Hello
The code where I use TextDevice just produce a text file, but I did not find how to get the associated coortinates of the text. Is there a way to obtain the text coordinates with this way ? I miss the sources of your classes…
I gave you above the screen shot of the text file produced, here it is : image.png
Here is the code :
try (java.io.OutputStream text_stream = new java.io.FileOutputStream( _LogDir+"/ExtractedText_Pure.txt", false )) {
for (Page page : _PDFDocument.getPages()) {
TextDevice textDevice = new TextDevice();
TextExtractionOptions textExtOptions = new TextExtractionOptions( TextExtractionOptions.TextFormattingMode.Pure );
textDevice.setExtractionOptions( textExtOptions );
textDevice.process( page, text_stream );
} }
By reconstructing the PDF yes I mean that we are generating a new PDF document from scratch, but no, not with Aspose.PDF but with the very old Adobe lib (which we would like to replace with Aspose). We bought your global license, we are the company Everteam and have a normal Aspose paid account, sorry if I use my personal account here.

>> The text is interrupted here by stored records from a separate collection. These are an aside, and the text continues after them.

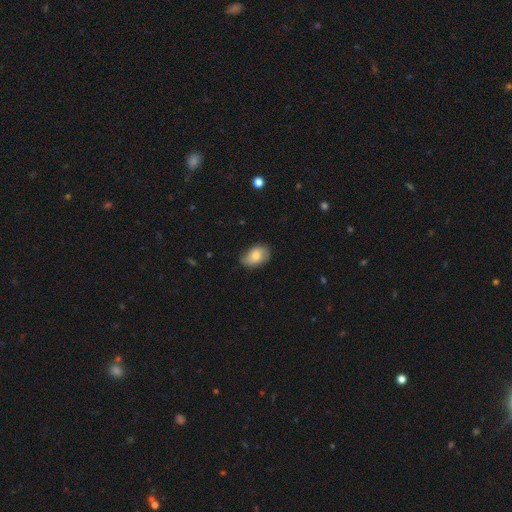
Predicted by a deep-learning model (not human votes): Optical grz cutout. It shows a smooth galaxy with no disk features (67%) that is in between round and cigar-shaped (84%). Merging: none (65%).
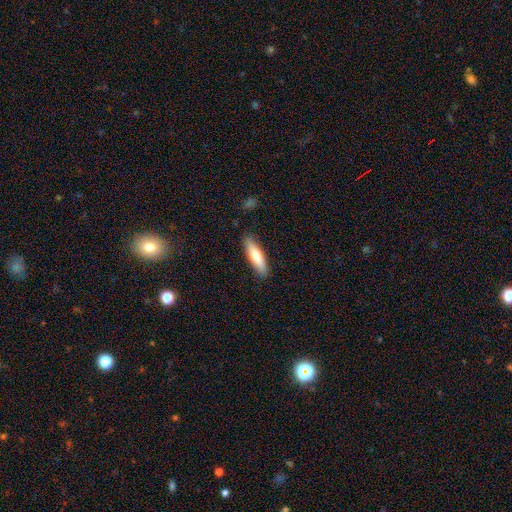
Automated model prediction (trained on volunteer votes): Smooth or featured? smooth (71%)
How rounded? cigar-shaped (66%)
Merging? none (88%)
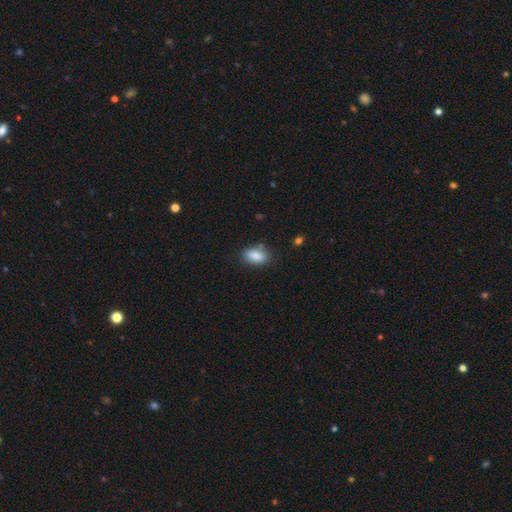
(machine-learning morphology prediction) Overall: smooth (87%). How rounded: in between (90%). Merging: none (79%).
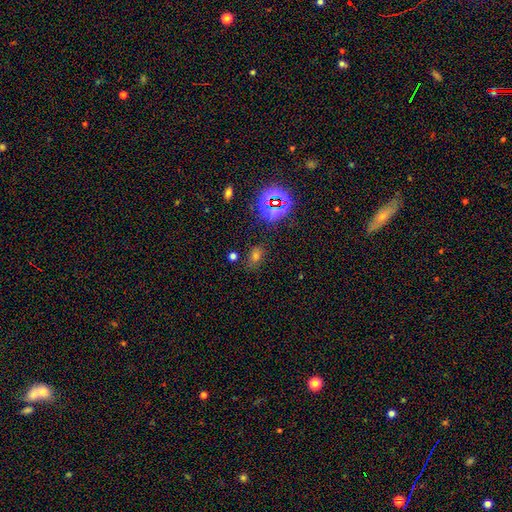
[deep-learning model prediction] This is possibly a smooth galaxy (50%). Merging: likely none (77%).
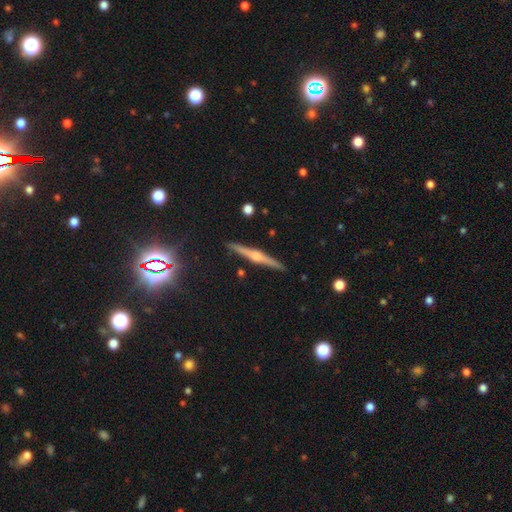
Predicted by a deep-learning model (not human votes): Overall: featured or disk (77%). Edge-on disk: yes (98%). Edge-on bulge: rounded (87%). Merging: none (91%).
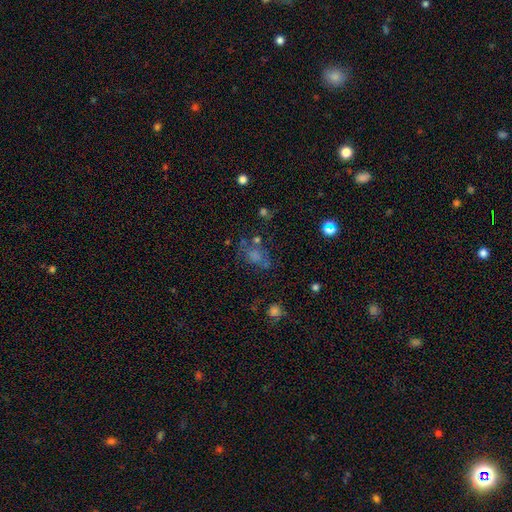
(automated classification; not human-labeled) The model was most divided on "smooth or featured": smooth: 47%, featured or disk: 27%, star or artifact: 26%. More confident: merging — none (51%).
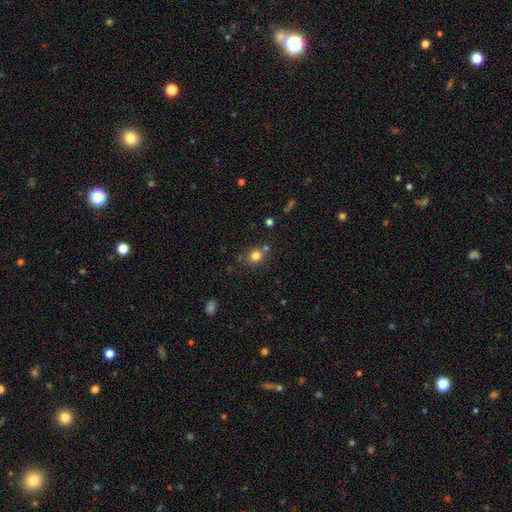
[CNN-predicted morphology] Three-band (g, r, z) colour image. It shows a smooth galaxy with no disk features (79%) that is round (78%). Merging: none (67%).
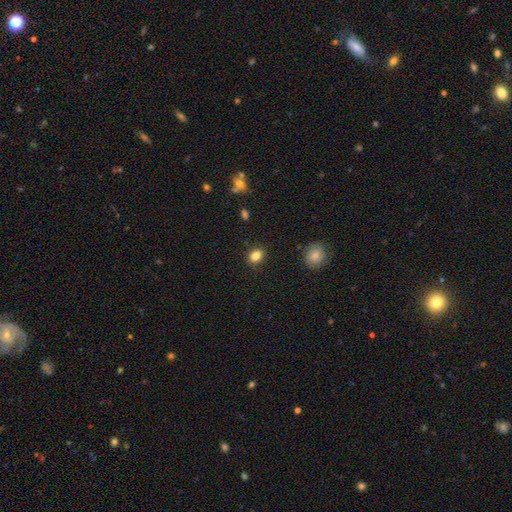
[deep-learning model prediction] smooth-or-featured: smooth: 84% | star or artifact: 10% | featured or disk: 5%
  how-rounded: in between: 60% | round: 39% | cigar-shaped: 1%
  merging: none: 88% | minor disturbance: 8% | major disturbance: 2% | merger: 1%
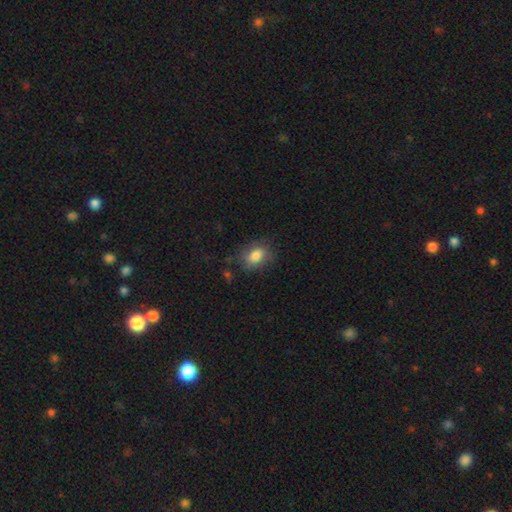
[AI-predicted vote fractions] Morphology: type=smooth (78%); roundness=in between (72%); merging=none (67%).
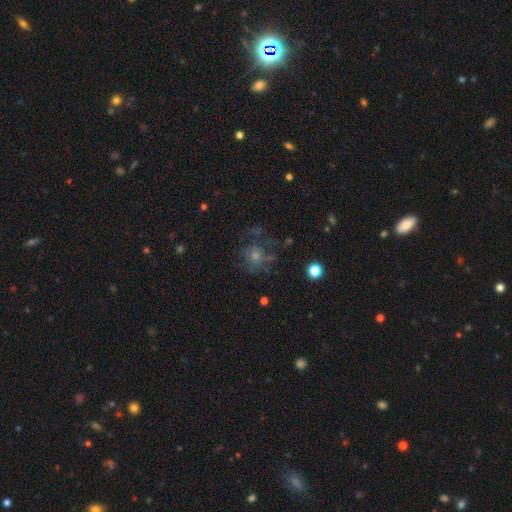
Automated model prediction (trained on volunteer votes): This is marginally a smooth galaxy (37%, tied with featured or disk). Merging: possibly none (57%).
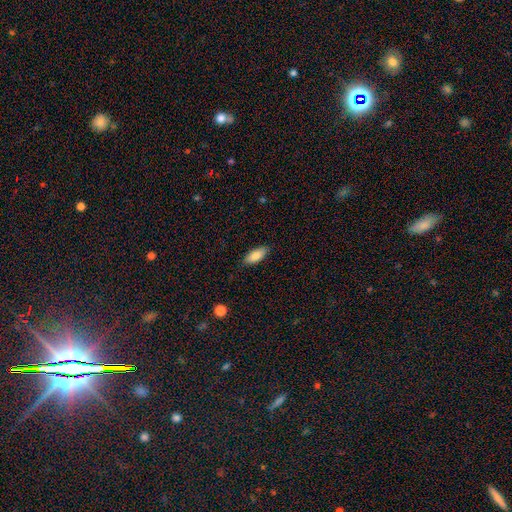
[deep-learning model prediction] Smooth or featured: smooth — 84% (featured or disk — 10%)
How rounded: in between — 81% (cigar-shaped — 17%)
Merging: none — 85% (minor disturbance — 11%)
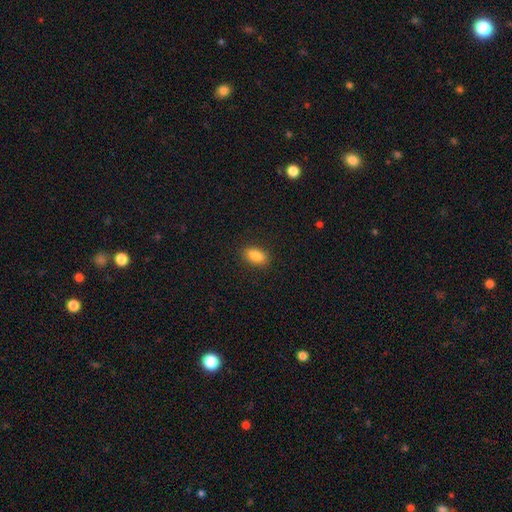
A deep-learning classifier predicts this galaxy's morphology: Smooth or featured: smooth — 86% (star or artifact — 8%)
How rounded: in between — 87% (cigar-shaped — 7%)
Merging: none — 88% (minor disturbance — 9%)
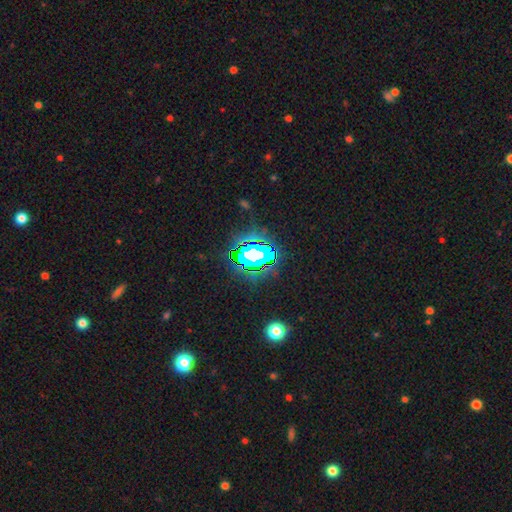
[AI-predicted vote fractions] A star or artifact, not a galaxy (70%).

Vote fractions:
- Smooth or featured? star or artifact: 70% / smooth: 16% / featured or disk: 13%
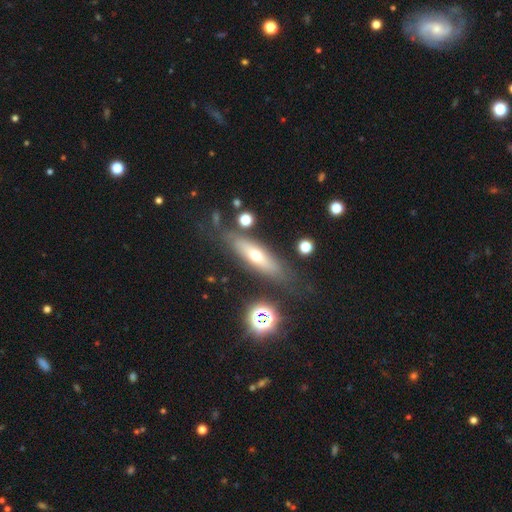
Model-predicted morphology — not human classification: smooth_or_featured: featured or disk (p=0.46) [alt: smooth p=0.45]
merging: none (p=0.75) [alt: minor disturbance p=0.16]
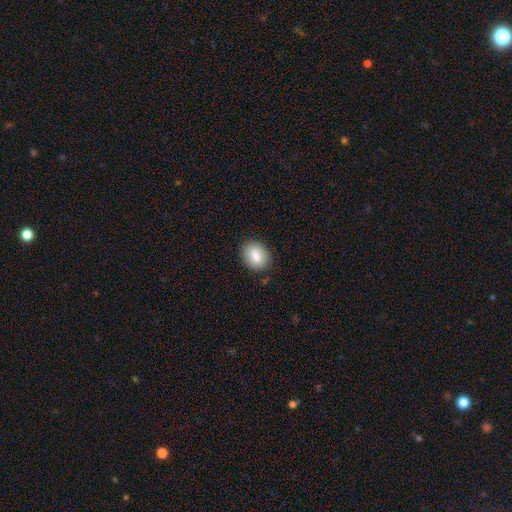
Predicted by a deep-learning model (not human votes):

The processing of the application (a set of different programs) is :
1- open a “spool” PDF file (contains printed documents sent to users like invoices, …)
2- enumerate all information : text, images, annnotations, fonts, …
3- build a text file (like the one I sent yesterday above : page1.zip) which contains the info, the text, and the coordinates, with lines like “TO2:408.05:638.25:463.45:638.25:Current Month”
4- save this text file
5- index text in a database
Then when a user does a search with indexed text, then we construct a document like the original, our server has to :
a- create a new PDF empty document
b- add the right background image on each page of the document to rebuild
c- add images + text with the font+coordinates remembered found in the saved text file
d- return the document to the http response stream to the user
The problem is that the Adobe lib we use for steps 2- and 3- is too much old (more than 20 years) and does not always fully recognize data in recent PDF files.
Originally all the programs are done in c++ with Visual c++ 6. Then with our paid account I asked if your c++ sdk is usable with Visual c++ 6, but the answer was No…
So the solution I found is to modify our c++ ocx responsible for steps 2- and 3-, to make it call a java class method using JNI.
I did it so now the only problem to solve is for the java class using Aspose to obtain the coordinates for all the text parts like the old Adobe lib does, as showed in the text file I uploaded 1 or 2 days ago.
So we only need Aspose for steps 2- and 3- : the less we touch C ++ programs, the better.